### Source passage ###

‘It is too appalling. What must we be like,
if we are the contents of this!’
— D.H. Lawrence, Women in Love
According to the Hindu world view, an individual is obliged to produce children to facilitate the rebirth of her/his ancestors (pitr). Rebirth gives the ancestors a chance to enter the land of the living, interact with the world (samsara), realise their true identity, and gain release from the cycle of rebirths and attain liberation (moksha).
Rebirth happens only when an offspring produces a child. Those who fail to do so are trapped in put, the land of the dead. It is for this reason that a son is called putra and the daughter is called putri. Hence, according to the Hindus, the primary reason to marry and produce children lies in this concept.
Since women were the carriers of progeny, it was common practice to offer them to men who wanted to beget children in exchange of a favour. In Indian mythology, Sage Galava asked King Yayati for eight-hundred white horses. Although the king did not have so many horses, he did not want the sage to return empty-handed. So, he offered him his daughter Madhavi instead.
Madhavi was destined to be the mother of four kings. Yayati asked Galava to later offer his daughter to four men who wanted to be the father of a king in exchange of two-hundred white horses. This is one of the many examples where a woman was offered as a commodity in exchange of a favour. Ironically, in the epic Mahabharata, when Krishna, the charioteer of the Pandava brothers, approaches the illegitimate Pandava brother Karna to fight from their side along with the claim to the throne, he also offered him the claim and access to Draupadi, the wife of the Pandavas. A quaint law in the Indian scriptures states that, ‘The wife is the property of the husband, no less than a cow or a slave’.11 Hence, women were offered as an incentive with the same indifference of sentiment as objects.

###

* Tasks to perform
A: Answer these from the source passage:
(i) What term does it give for the ancestors?
(ii) What is the land of the dead called?
(iii) How many white horses did Sage Galava ask King Yayati for?
B: Please copy from the source passage the stretch from "Rebirth happens only" through "daughter Madhavi instead.", keeping the wording unchanged.
C: Recast the paragraph of the source passage that opens "Since women were the carriers of progeny" as a short bulleted list that keeps its main facts.

### Information shown ###

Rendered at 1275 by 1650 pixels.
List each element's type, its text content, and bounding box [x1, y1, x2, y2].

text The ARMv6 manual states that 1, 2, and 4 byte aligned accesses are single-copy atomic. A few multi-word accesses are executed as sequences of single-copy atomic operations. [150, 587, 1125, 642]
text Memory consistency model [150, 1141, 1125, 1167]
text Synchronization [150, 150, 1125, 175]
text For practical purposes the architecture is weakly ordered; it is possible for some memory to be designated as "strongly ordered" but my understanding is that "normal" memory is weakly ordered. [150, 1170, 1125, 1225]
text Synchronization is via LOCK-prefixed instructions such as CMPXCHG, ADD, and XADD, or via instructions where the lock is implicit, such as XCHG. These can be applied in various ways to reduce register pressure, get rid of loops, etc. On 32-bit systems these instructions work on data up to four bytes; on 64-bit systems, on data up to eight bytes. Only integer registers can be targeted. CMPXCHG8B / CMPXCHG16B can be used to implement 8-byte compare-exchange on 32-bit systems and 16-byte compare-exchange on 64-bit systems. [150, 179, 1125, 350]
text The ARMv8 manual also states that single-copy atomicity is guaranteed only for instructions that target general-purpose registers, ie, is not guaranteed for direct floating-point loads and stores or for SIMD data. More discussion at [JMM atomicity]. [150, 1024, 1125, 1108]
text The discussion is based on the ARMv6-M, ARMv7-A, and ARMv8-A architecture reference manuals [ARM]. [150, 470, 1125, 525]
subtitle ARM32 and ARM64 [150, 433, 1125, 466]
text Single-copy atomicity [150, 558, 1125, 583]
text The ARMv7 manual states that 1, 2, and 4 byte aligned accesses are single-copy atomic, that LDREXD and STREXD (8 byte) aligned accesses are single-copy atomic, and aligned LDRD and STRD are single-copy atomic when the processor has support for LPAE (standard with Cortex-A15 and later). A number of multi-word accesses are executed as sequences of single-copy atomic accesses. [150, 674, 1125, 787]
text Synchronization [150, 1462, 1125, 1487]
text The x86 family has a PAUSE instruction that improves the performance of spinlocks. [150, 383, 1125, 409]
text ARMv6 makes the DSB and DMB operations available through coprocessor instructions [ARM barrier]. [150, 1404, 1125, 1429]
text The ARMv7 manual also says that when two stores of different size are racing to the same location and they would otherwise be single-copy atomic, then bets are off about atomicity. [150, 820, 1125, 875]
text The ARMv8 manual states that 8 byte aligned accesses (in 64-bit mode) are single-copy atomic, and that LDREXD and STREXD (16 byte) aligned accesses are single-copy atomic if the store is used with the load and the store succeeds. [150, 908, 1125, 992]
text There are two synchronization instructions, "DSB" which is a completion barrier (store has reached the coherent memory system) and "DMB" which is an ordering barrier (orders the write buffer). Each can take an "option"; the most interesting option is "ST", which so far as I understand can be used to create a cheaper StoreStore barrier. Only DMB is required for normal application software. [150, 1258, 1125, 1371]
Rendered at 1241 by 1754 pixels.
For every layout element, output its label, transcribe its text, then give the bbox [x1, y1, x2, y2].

###

* Answers by item number
A:
(i) Pitr
(ii) Put
(iii) Eight hundred

B:
Rebirth happens only when an offspring produces a child. Those who fail to do so are trapped in put, the land of the dead. It is for this reason that a son is called putra and the daughter is called putri. Hence, according to the Hindus, the primary reason to marry and produce children lies in this concept.
Since women were the carriers of progeny, it was common practice to offer them to men who wanted to beget children in exchange of a favour. In Indian mythology, Sage Galava asked King Yayati for eight-hundred white horses. Although the king did not have so many horses, he did not want the sage to return empty-handed. So, he offered him his daughter Madhavi instead.

C:
- Women, as carriers of progeny, were commonly offered to men who wanted children in exchange for a favor.
- In Indian mythology, Sage Galava asked King Yayati for eight hundred white horses.
- The king lacked that many horses but did not want the sage to leave empty-handed.
- He offered Galava his daughter Madhavi instead.